Provided records:
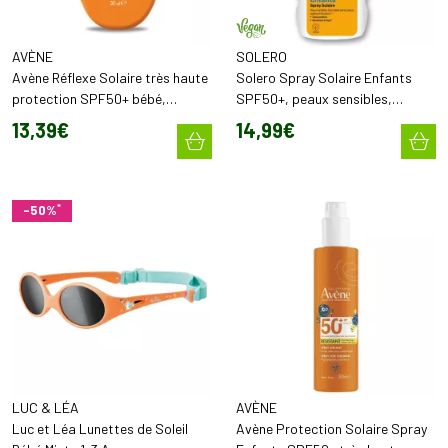
AVÈNE
SOLERO
Avène Réflexe Solaire très haute
Solero Spray Solaire Enfants
protection SPF50+ bébé,
SPF50+, peaux sensibles,
enfants, adultes (30 ml)
résistant à l'eau (200 ml)
13
,
39
€
14
,
99
€
*
-50%
LUC & LÉA
AVÈNE
Luc et Léa Lunettes de Soleil
Avène Protection Solaire Spray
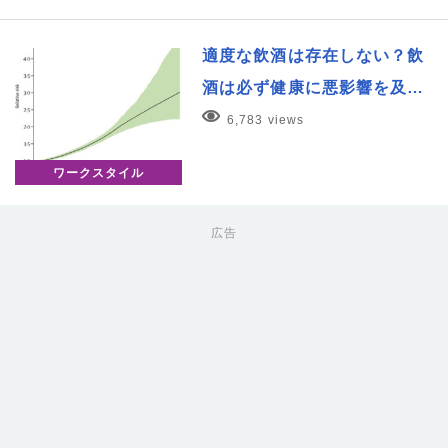
適度な飲酒は存在しない？飲
酒は必ず健康に悪影響を及…
6,783 views
ワークスタイル
広告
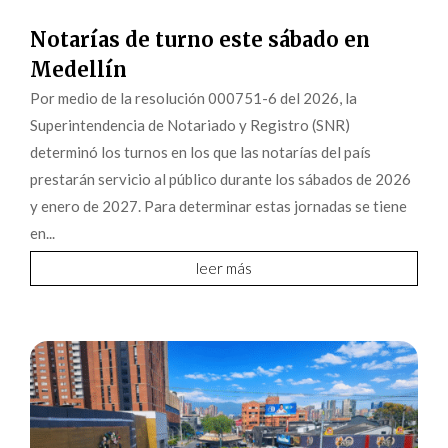
Notarías de turno este sábado en
Medellín
Por medio de la resolución 000751-6 del 2026, la
Superintendencia de Notariado y Registro (SNR)
determinó los turnos en los que las notarías del país
prestarán servicio al público durante los sábados de 2026
y enero de 2027. Para determinar estas jornadas se tiene
en...
leer más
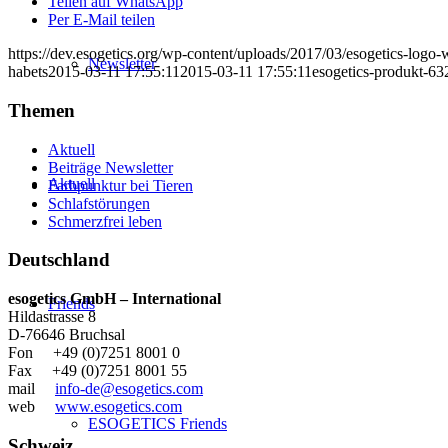
Teilen auf WhatsApp
Per E-Mail teilen
https://dev.esogetics.org/wp-content/uploads/2017/03/esogetics-log
Newsletter
habets
2015-03-11 17:55:11
2015-03-11 17:55:11
esogetics-produkt-63
Themen
Aktuell
Beiträge Newsletter
Aktuell
Farbpunktur bei Tieren
Schlafstörungen
Schmerzfrei leben
Deutschland
esogetics GmbH – International
Friends
Hildastrasse 8
D-76646 Bruchsal
Fon +49 (0)7251 8001 0
Fax +49 (0)7251 8001 55
mail
info-de@esogetics.com
web
www.esogetics.com
ESOGETICS Friends
Schweiz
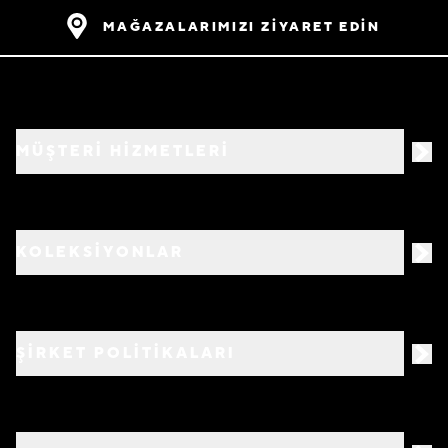
MAĞAZALARIMIZI ZİYARET EDİN
MÜŞTERİ HİZMETLERİ
KOLEKSİYONLAR
ŞİRKET POLİTİKALARI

Problem to solve: State how many lines of the listing above contain the word "Solaire", giving only the number.

Result of this task: 3